-- START Records --
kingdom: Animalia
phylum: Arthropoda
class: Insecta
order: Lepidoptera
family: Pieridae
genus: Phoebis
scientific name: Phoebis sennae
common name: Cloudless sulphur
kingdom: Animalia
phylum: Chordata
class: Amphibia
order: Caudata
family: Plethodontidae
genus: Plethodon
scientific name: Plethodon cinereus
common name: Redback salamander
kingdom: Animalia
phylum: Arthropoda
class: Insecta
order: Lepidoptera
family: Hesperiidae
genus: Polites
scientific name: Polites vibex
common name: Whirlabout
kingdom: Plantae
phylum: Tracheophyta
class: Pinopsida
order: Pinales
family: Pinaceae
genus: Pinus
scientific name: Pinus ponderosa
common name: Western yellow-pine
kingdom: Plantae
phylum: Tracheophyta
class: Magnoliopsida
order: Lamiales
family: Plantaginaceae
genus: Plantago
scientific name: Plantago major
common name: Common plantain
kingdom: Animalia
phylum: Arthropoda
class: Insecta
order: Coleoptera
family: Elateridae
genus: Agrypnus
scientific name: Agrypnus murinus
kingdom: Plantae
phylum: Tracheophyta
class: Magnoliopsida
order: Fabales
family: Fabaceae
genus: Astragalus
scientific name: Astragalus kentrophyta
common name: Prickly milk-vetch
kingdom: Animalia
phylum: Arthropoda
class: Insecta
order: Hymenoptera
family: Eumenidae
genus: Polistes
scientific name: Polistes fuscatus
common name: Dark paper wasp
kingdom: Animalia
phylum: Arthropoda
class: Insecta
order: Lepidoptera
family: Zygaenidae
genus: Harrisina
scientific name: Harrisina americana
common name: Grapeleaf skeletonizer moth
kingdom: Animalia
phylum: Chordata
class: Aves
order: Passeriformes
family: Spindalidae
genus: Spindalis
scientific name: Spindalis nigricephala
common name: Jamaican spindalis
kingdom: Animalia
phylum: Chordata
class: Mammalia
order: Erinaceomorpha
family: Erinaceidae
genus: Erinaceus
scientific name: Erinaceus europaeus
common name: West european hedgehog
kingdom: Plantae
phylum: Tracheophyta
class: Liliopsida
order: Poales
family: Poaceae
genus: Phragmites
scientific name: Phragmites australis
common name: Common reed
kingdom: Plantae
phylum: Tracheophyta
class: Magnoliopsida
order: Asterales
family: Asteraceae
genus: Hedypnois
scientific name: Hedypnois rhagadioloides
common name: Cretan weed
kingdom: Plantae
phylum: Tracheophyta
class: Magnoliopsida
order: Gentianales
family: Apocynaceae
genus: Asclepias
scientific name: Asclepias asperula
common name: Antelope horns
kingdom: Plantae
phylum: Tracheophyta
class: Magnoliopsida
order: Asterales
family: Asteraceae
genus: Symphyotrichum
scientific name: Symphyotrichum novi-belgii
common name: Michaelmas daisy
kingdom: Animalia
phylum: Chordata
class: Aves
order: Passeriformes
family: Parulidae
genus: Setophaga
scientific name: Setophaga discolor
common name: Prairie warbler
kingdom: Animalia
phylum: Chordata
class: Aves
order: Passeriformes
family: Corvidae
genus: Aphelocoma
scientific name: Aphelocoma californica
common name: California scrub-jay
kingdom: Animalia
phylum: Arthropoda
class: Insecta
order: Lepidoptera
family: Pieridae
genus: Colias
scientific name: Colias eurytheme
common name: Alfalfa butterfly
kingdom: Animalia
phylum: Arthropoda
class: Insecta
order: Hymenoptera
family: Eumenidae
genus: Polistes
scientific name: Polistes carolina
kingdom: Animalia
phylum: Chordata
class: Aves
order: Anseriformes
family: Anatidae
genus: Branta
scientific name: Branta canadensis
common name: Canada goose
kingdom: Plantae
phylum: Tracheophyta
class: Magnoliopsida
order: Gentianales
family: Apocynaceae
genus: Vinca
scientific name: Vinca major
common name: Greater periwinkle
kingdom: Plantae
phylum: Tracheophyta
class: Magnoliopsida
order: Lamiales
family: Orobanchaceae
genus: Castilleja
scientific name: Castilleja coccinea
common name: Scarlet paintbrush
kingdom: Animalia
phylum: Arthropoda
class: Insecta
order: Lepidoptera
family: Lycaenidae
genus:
-- END Records --
-- Brief --
Set out every line of the data above as a numbered list, omitting any blank lines.

-- Result below --
1. kingdom: Animalia
2. phylum: Arthropoda
3. class: Insecta
4. order: Lepidoptera
5. family: Pieridae
6. genus: Phoebis
7. scientific name: Phoebis sennae
8. common name: Cloudless sulphur
9. kingdom: Animalia
10. phylum: Chordata
11. class: Amphibia
12. order: Caudata
13. family: Plethodontidae
14. genus: Plethodon
15. scientific name: Plethodon cinereus
16. common name: Redback salamander
17. kingdom: Animalia
18. phylum: Arthropoda
19. class: Insecta
20. order: Lepidoptera
21. family: Hesperiidae
22. genus: Polites
23. scientific name: Polites vibex
24. common name: Whirlabout
25. kingdom: Plantae
26. phylum: Tracheophyta
27. class: Pinopsida
28. order: Pinales
29. family: Pinaceae
30. genus: Pinus
31. scientific name: Pinus ponderosa
32. common name: Western yellow-pine
33. kingdom: Plantae
34. phylum: Tracheophyta
35. class: Magnoliopsida
36. order: Lamiales
37. family: Plantaginaceae
38. genus: Plantago
39. scientific name: Plantago major
40. common name: Common plantain
41. kingdom: Animalia
42. phylum: Arthropoda
43. class: Insecta
44. order: Coleoptera
45. family: Elateridae
46. genus: Agrypnus
47. scientific name: Agrypnus murinus
48. kingdom: Plantae
49. phylum: Tracheophyta
50. class: Magnoliopsida
51. order: Fabales
52. family: Fabaceae
53. genus: Astragalus
54. scientific name: Astragalus kentrophyta
55. common name: Prickly milk-vetch
56. kingdom: Animalia
57. phylum: Arthropoda
58. class: Insecta
59. order: Hymenoptera
60. family: Eumenidae
61. genus: Polistes
62. scientific name: Polistes fuscatus
63. common name: Dark paper wasp
64. kingdom: Animalia
65. phylum: Arthropoda
66. class: Insecta
67. order: Lepidoptera
68. family: Zygaenidae
69. genus: Harrisina
70. scientific name: Harrisina americana
71. common name: Grapeleaf skeletonizer moth
72. kingdom: Animalia
73. phylum: Chordata
74. class: Aves
75. order: Passeriformes
76. family: Spindalidae
77. genus: Spindalis
78. scientific name: Spindalis nigricephala
79. common name: Jamaican spindalis
80. kingdom: Animalia
81. phylum: Chordata
82. class: Mammalia
83. order: Erinaceomorpha
84. family: Erinaceidae
85. genus: Erinaceus
86. scientific name: Erinaceus europaeus
87. common name: West european hedgehog
88. kingdom: Plantae
89. phylum: Tracheophyta
90. class: Liliopsida
91. order: Poales
92. family: Poaceae
93. genus: Phragmites
94. scientific name: Phragmites australis
95. common name: Common reed
96. kingdom: Plantae
97. phylum: Tracheophyta
98. class: Magnoliopsida
99. order: Asterales
100. family: Asteraceae
101. genus: Hedypnois
102. scientific name: Hedypnois rhagadioloides
103. common name: Cretan weed
104. kingdom: Plantae
105. phylum: Tracheophyta
106. class: Magnoliopsida
107. order: Gentianales
108. family: Apocynaceae
109. genus: Asclepias
110. scientific name: Asclepias asperula
111. common name: Antelope horns
112. kingdom: Plantae
113. phylum: Tracheophyta
114. class: Magnoliopsida
115. order: Asterales
116. family: Asteraceae
117. genus: Symphyotrichum
118. scientific name: Symphyotrichum novi-belgii
119. common name: Michaelmas daisy
120. kingdom: Animalia
121. phylum: Chordata
122. class: Aves
123. order: Passeriformes
124. family: Parulidae
125. genus: Setophaga
126. scientific name: Setophaga discolor
127. common name: Prairie warbler
128. kingdom: Animalia
129. phylum: Chordata
130. class: Aves
131. order: Passeriformes
132. family: Corvidae
133. genus: Aphelocoma
134. scientific name: Aphelocoma californica
135. common name: California scrub-jay
136. kingdom: Animalia
137. phylum: Arthropoda
138. class: Insecta
139. order: Lepidoptera
140. family: Pieridae
141. genus: Colias
142. scientific name: Colias eurytheme
143. common name: Alfalfa butterfly
144. kingdom: Animalia
145. phylum: Arthropoda
146. class: Insecta
147. order: Hymenoptera
148. family: Eumenidae
149. genus: Polistes
150. scientific name: Polistes carolina
151. kingdom: Animalia
152. phylum: Chordata
153. class: Aves
154. order: Anseriformes
155. family: Anatidae
156. genus: Branta
157. scientific name: Branta canadensis
158. common name: Canada goose
159. kingdom: Plantae
160. phylum: Tracheophyta
161. class: Magnoliopsida
162. order: Gentianales
163. family: Apocynaceae
164. genus: Vinca
165. scientific name: Vinca major
166. common name: Greater periwinkle
167. kingdom: Plantae
168. phylum: Tracheophyta
169. class: Magnoliopsida
170. order: Lamiales
171. family: Orobanchaceae
172. genus: Castilleja
173. scientific name: Castilleja coccinea
174. common name: Scarlet paintbrush
175. kingdom: Animalia
176. phylum: Arthropoda
177. class: Insecta
178. order: Lepidoptera
179. family: Lycaenidae
180. genus:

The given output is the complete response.